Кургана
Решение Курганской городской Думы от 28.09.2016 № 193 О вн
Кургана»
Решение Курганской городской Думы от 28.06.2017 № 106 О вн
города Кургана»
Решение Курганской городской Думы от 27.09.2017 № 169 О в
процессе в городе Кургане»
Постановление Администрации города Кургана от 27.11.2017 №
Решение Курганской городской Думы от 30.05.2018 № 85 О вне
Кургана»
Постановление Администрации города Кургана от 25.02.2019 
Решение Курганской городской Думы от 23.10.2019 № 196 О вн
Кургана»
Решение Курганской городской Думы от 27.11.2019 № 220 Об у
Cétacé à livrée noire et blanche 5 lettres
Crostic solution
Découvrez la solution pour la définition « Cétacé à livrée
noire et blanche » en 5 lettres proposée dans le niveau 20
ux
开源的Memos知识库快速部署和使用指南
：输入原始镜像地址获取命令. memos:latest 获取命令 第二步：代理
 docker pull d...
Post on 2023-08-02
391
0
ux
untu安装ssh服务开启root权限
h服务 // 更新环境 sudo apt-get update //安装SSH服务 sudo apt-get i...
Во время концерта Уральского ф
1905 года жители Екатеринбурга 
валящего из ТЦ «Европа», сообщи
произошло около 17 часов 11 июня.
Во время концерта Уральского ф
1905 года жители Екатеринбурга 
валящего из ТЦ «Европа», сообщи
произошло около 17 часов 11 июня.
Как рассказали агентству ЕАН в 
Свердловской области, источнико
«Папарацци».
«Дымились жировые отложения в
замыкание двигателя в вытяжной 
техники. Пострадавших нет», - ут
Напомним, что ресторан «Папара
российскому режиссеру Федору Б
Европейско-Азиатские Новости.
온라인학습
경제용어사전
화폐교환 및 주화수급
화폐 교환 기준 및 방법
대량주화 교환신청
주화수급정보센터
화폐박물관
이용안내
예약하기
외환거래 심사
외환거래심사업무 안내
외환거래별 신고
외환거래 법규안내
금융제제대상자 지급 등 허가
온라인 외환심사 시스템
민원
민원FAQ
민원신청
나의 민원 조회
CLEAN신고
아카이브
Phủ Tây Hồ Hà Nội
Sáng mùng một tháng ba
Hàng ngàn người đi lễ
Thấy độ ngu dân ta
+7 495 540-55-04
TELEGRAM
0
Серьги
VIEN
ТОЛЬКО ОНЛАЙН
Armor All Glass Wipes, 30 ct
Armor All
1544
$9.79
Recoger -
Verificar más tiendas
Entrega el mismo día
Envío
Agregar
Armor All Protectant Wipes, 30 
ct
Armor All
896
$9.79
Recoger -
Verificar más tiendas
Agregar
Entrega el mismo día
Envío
******
Required action
Extract every line containing the string "Wipes" from the material.

Response
Armor All Glass Wipes, 30 ct
Armor All Protectant Wipes, 30 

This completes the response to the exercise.